We, and definitely our children, will have major reductions in self-interested actions as argued by reduction of GDP and resources. I argue that if we care for our children as we care for ourselves, then we should agree that bringing someone into the world at this point in human history is a bad thing, because it will reduce their happiness and create more suffering, one way or another.
More disasters, pollution and food & water shortages as well as mass migrations that the world hadn’t seen before will arrive, with our children in the midst of it. Even if you don’t believe in Global Warming, or don’t believe in the severity of it, with concentration camps springing up in several powerful countries, the threat of nuclear war and ecological collapse from pesticides and urbanization descending upon us, it is not unreasonable to imagine that our children will suffer, even before they might come into awareness of such events. Considering the following that Greta Thunberg has gained, it seems we have already reached this point.
The possibility of not having kids then, is not necessarily a selfish decision, but in fact, is a deeply compassionate one. We know that there is an increase of depression and anxiety in teenagers today, for some unknown cause. We could be looking at a mental health epidemic that will continue into the future. Because we are wired to care for our children’s health, as well as to avoid their premature deaths, having children seem in the very least questionable. If we know that our children will lead harder lives, not having kids become a better choice to make.
“What will come, will come”, some people say. A rephrasing of this, as far as I see it, is “Yeah, people may suffer in the process, but in the end, I benefit from it” Those that argue the opposite (“I can increase the suffering of others because it decreases the suffering within me”), are similarly misguided. Yet, finding an absolute middle path is difficult: I cannot know your inner suffering by, for example, not having children. Therefore, I must accept your decision to have them.
The End of All Things Good and Bad
One thing is clear though: We will all die. Some of us will die early, some of us will live long, and slowly but surely, become more fragile, more injured, until we succumb to the ravages of time. Neither process is pleasant, but one will definitely come to pass. If one has a child, one guarantees this Chinese finger trap, even if the parents won’t be around to experience the final resolution of this mystery for their children.
As difficult as it is for me to stand my ground for this invisible cause, I cannot see a way which we can achieve true goodness otherwise.
In our current age, having children is still seen as something good. But with evolving morals, just like the rise of gender egalitarianism, so I hope in a future where antinatalism becomes accepted as the status quo. Perhaps acceptance of this view is already under way: A Canadian university student has started an antinatalist movement for teens a few months ago, to protest to inaction taken by the Canadian government on Climate Change.
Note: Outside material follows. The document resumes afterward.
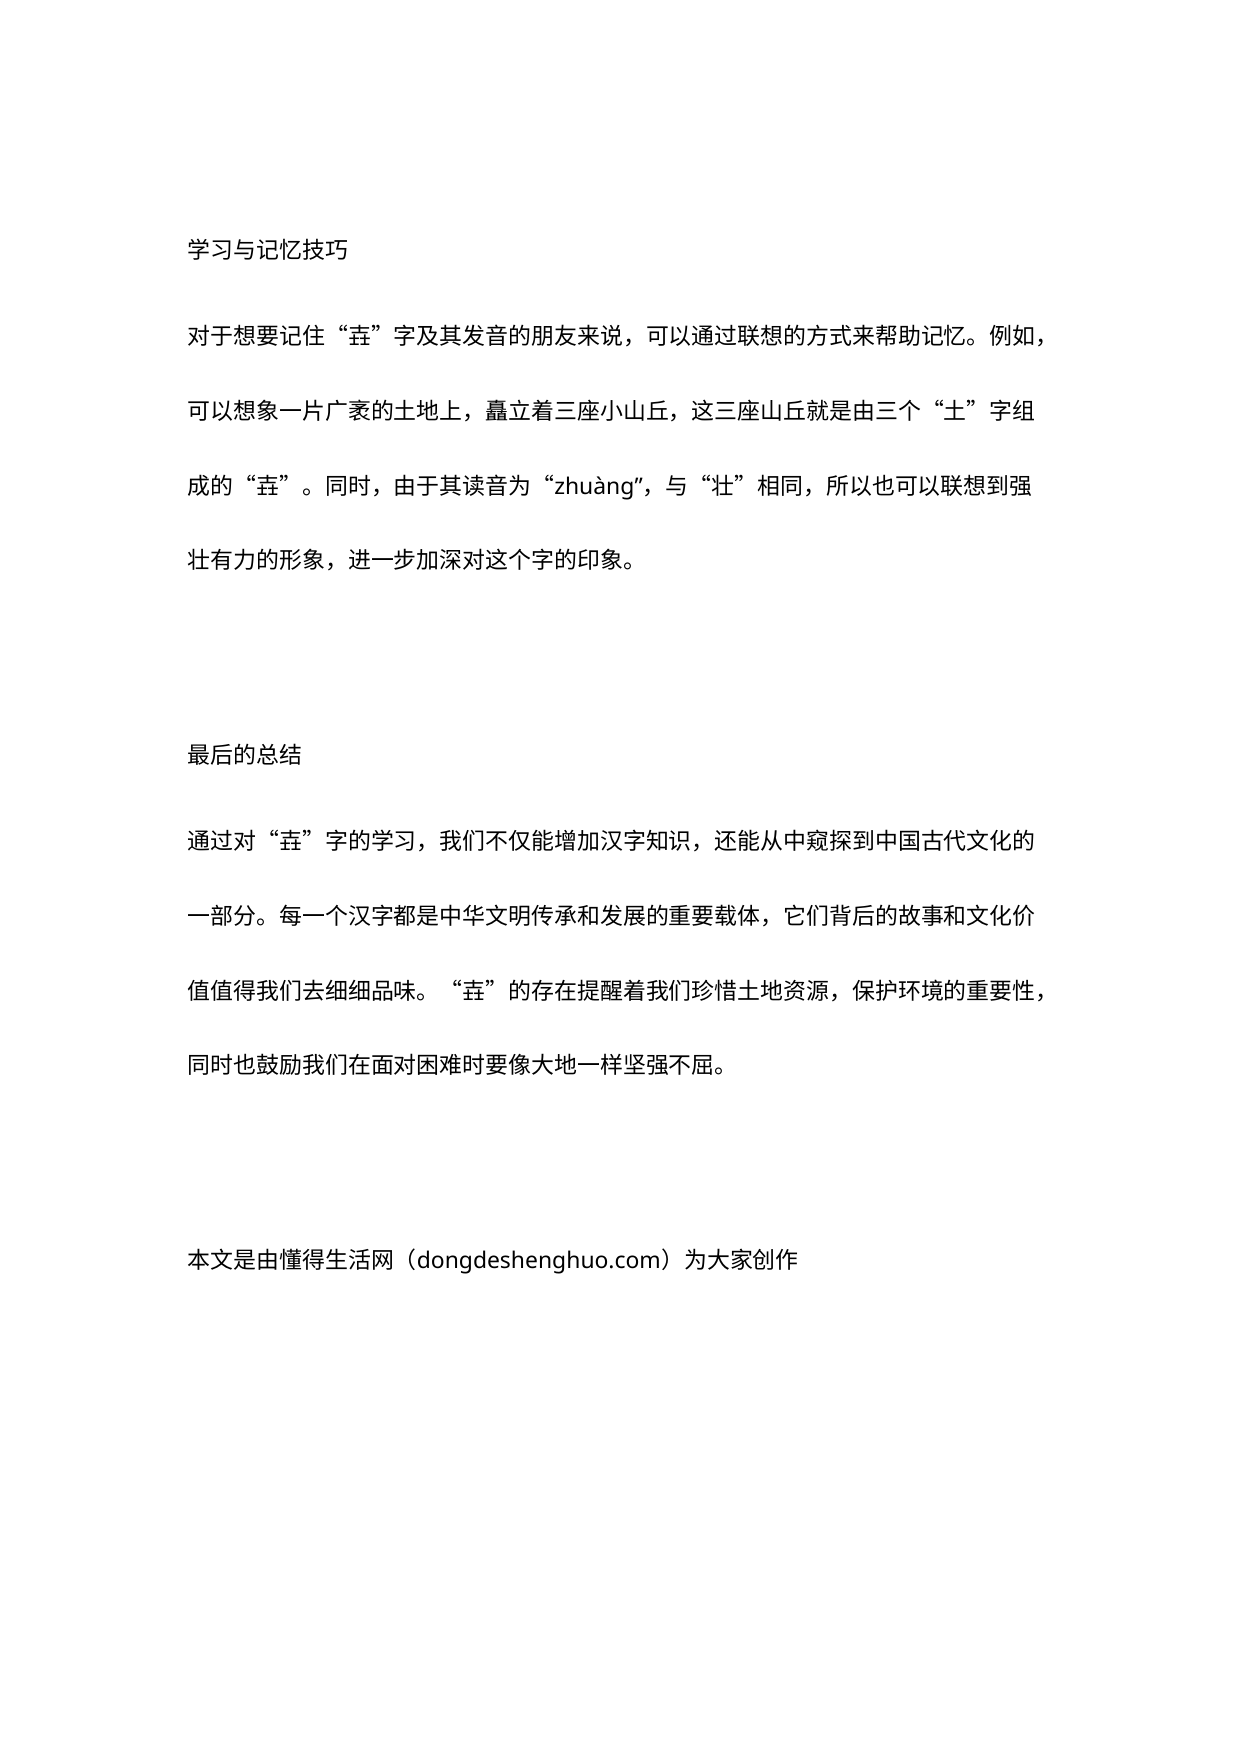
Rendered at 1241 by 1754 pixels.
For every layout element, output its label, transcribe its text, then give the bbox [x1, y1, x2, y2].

Alexandria Ocasia-Cortez, as the sort of millennial beacon of light in the US government, has also brought this idea up at one point as well.
Yet, the most significant side-effect of not having children, if everyone were to abide by it, is the awesome end of civilization. Humanity will not be able to sustain the continual environmental exploitation we are committed to, which means that we will be paying the price for our exploits, either through us, or more likely, through our children, or their children, or their children.
This is why the only way to discontinue the pain we might be causing, are causing and will be causing, is to discontinue ourselves. With no one there to witness the destruction that we are wringing, there can be no one to suffer it, from now, unto the end of time. And I think this is a beautiful thought.